**Document extract**.
Re: [PATCH v4 3/8] mailbox: mtk-cmdq: Add driver data to support for MT8196

Jason-JH Lin (林睿祥) <Jason-JH.Lin@xxxxxxxxxxxx> · Thu, 6 Mar 2025 11:00:54 +0000

[snip]
> 
> > CPR_GSIZE is the setting for allocating the CPR SRAM size to each
> > VM.
> 
> Would be awesome if you could then clarify the comment that you have
> later in
> the code here, from...
> 
> /* config cpr size for host vm */
> 
> to
> 
> /* Set the amount of CPR SRAM to allocate to each VM */
> 
> ...that could be a way of more properly describing what the writel
> there is doing.
> 

OK, I'll change it.

> > 
> > > The GCE stuff isn't even properly described in datasheets - I do
> > > (probably!)
> > > understand what those are for, but asking people to get years of
> > > experience on
> > > MediaTek to understand what's going on would be a bit rude,
> > > wouldn't
> > > it? :-D
> > > 
> > 
> > I agree with you :-)
> > I'll put them in the VM patch and add some brief description for
> > them.
> > 
> 
> Thanks, much appreciated!
> 
> > > > +
> > > >    #define CMDQ_THR_ACTIVE_SLOT_CYCLES 0x3200
> > > >    #define CMDQ_THR_ENABLED            0x1
> > > >    #define CMDQ_THR_DISABLED           0x0
> > > > @@ -87,11 +98,24 @@ struct cmdq {
> > > >    struct gce_plat {
> > > >        u32 thread_nr;
> > > >        u8 shift;
> > > > +     dma_addr_t mminfra_offset;
> > > 
> > > It looks like this is exactly the DRAM's iostart... at least, I
> > > can
> > > see that in the
> > > downstream devicetree that's where it starts.
> > > 
> > >          memory: memory@80000000 {
> > >                  device_type = "memory";
> > >                  reg = <0 0x80000000 0 0x40000000>;
> > >          };
> > > 
> > > It doesn't really look like being a coincidence, but, for the
> > > sake of
> > > asking:
> > > is this just a coincidence? :-)
> > > 
> > 
> > As the confirmation with the hardware designer in previous reply
> > mail
> > for CK:
> > https://patchwork.kernel.org/project/linux-mediatek/patch/20250218054405.2017918-4-jason-jh.lin@xxxxxxxxxxxx/*26258463
> > 
> 
> That explanation was simply wonderful.
> 
> > Since the MMINFRA remap subtracting 2G is done in the hardware
> > circuit
> > and cannot be configured by software, the address +2G adjustment is
> > necessary to implement in the CMDQ driver.
> > 
> > So that might not be a coincidence.
> > But even if DRAM start address changes, this mminfra_offset is
> > still
> > subtracting 2G, so I think it is a better choice to define it as
> > the
> > driver data for MT8196.
> > 
> 
> ....so, this makes me think the following:
> 
> 1. The DRAM start address cannot *ever* be less than 2G, because
> otherwise the
>     MMINFRA HW would have a hole in the usable address range;
>     1a. If the start address changes to less than 2G, then also the
> IOMMU would
>         get limitations, not only the mminfra..!

**Recorded information**.
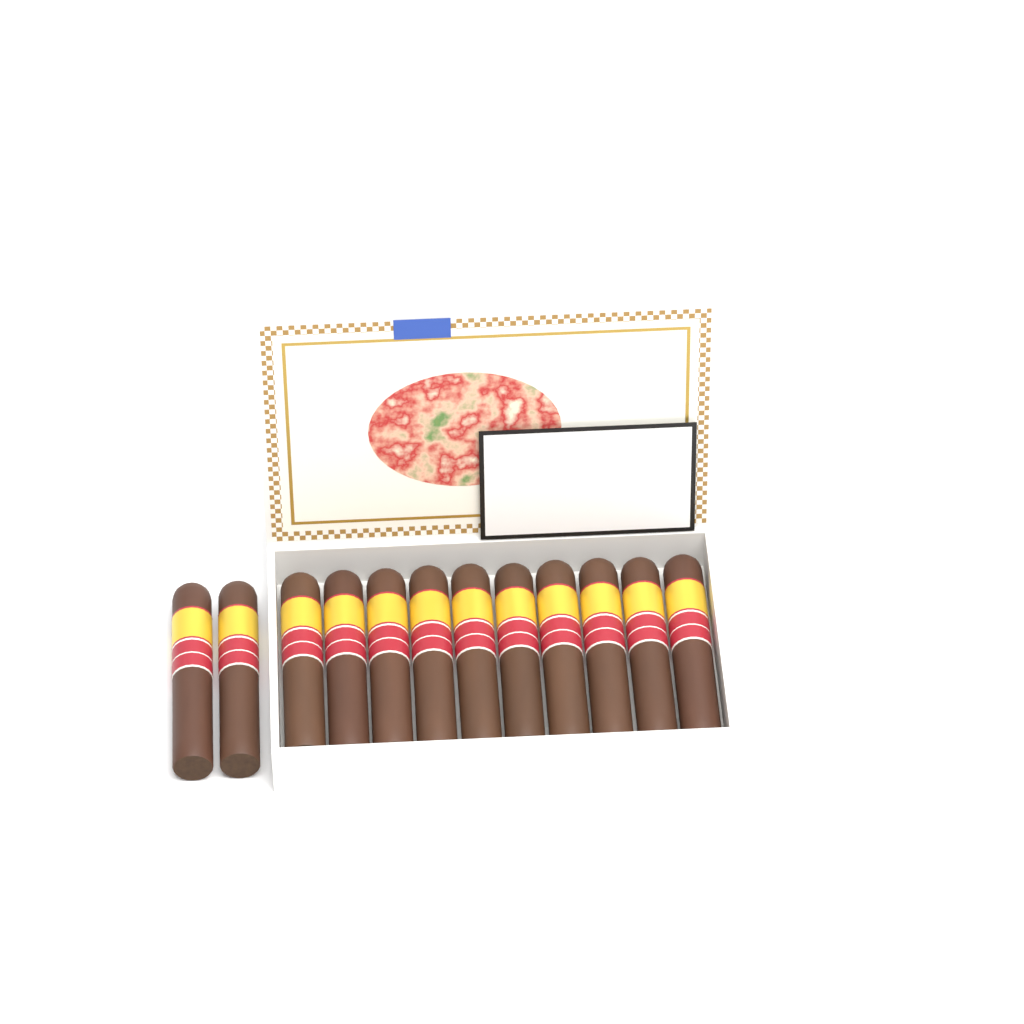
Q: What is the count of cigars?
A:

**Written request**. Reproduce everything in the patch review reply from "Re: [PATCH v4" down to "code here, from...".

**Result of the exercise**.
Re: [PATCH v4 3/8] mailbox: mtk-cmdq: Add driver data to support for MT8196

Jason-JH Lin (林睿祥) <Jason-JH.Lin@xxxxxxxxxxxx> · Thu, 6 Mar 2025 11:00:54 +0000

[snip]
> 
> > CPR_GSIZE is the setting for allocating the CPR SRAM size to each
> > VM.
> 
> Would be awesome if you could then clarify the comment that you have
> later in
> the code here, from...